The producer price index paints a similar picture. Overall, August PPI was down 1.4 percent from a month earlier, but take away energy and prices were up 0.1 percent.

If there is a silver lining, it is that historically oil prices alone have not been enough to cause consumer spending to slump. Goldman Sachs analysts estimate that if oil remains at $80 a barrel and gasoline costs $3.00 at the pump, it would shave $32 billion off retail sales in 2008, or a modest 0.7 percent.

The bad news is consumers are coping with far more than just steep energy prices.

Goldman estimates that adjustable-rate mortgage resets and a drop in cash-out mortgage refinancing activity will erase $129 billion from retail sales this year -- more than 2.5 percent -- and another $100 billion in 2008.

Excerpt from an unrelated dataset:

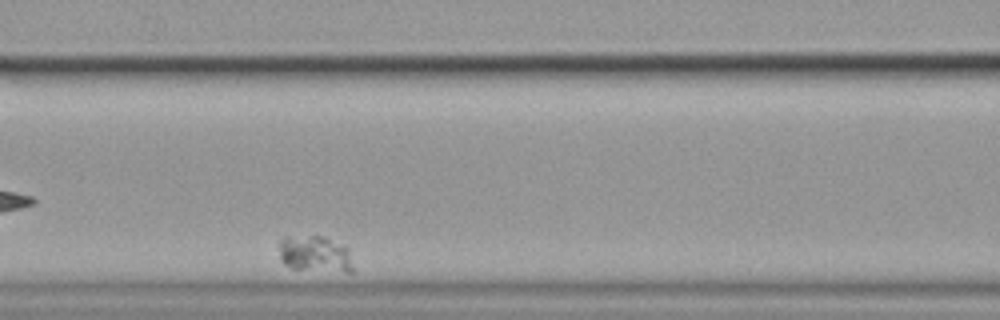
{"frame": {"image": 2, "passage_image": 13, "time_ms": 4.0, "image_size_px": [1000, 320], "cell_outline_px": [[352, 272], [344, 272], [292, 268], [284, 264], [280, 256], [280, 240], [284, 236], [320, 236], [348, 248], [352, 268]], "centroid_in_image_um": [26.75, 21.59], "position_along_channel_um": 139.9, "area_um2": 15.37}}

"Swings in housing numbers will likely overshadow swings in energy prices," they wrote in a recent research note. "Only a shock scenario -- $100-plus oil, $3.50 gasoline -- could generate a spending drag approaching that of housing."

That's some small comfort. But then again, legendary Texas oilman T. Boone Pickens thinks it's only a matter of time before oil hits $100.

"You'll hit $100 -- I don't think you'll hit $100 this year unless you have some kind of geopolitical event that causes that to happen, but you're going to get to $100 at some point," he told Reuters this week.